**The request:** Extract every line of the rows below that contains the string "язык". Case counts, so match capital and lowercase letters exactly.

**Stored data entries:**
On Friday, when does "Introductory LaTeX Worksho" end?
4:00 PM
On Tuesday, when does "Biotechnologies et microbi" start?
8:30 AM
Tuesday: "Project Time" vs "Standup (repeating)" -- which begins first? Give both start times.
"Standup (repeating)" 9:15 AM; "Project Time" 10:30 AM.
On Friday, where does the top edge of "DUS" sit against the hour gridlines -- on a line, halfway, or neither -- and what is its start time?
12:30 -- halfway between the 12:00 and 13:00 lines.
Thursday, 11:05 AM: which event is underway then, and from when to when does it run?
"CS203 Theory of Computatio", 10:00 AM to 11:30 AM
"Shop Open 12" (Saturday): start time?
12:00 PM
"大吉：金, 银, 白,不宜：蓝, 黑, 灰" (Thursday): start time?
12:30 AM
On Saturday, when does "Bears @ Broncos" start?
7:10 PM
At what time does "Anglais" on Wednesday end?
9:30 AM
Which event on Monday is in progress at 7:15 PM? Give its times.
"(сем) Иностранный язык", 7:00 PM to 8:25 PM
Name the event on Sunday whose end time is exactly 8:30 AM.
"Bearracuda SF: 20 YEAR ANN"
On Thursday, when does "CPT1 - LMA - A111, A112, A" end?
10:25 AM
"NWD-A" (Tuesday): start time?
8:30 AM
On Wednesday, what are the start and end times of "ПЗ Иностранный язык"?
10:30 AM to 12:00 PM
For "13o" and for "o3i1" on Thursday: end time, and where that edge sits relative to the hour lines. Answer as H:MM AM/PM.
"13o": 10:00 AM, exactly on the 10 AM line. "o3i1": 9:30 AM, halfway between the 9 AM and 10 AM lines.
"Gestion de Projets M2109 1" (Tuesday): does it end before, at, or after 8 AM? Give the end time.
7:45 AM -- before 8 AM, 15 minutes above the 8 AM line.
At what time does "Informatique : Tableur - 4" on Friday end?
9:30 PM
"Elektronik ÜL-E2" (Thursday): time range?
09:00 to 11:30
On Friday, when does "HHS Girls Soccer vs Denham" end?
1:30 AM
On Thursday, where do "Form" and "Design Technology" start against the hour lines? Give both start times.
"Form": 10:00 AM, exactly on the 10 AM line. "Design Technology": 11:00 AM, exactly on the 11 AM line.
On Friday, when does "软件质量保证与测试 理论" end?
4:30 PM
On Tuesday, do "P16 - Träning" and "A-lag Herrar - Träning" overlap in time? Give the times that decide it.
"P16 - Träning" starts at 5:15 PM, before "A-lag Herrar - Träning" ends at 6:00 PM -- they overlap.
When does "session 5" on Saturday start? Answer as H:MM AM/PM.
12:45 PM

**Complete output:**
"(сем) Иностранный язык", 7:00 PM to 8:25 PM
On Wednesday, what are the start and end times of "ПЗ Иностранный язык"?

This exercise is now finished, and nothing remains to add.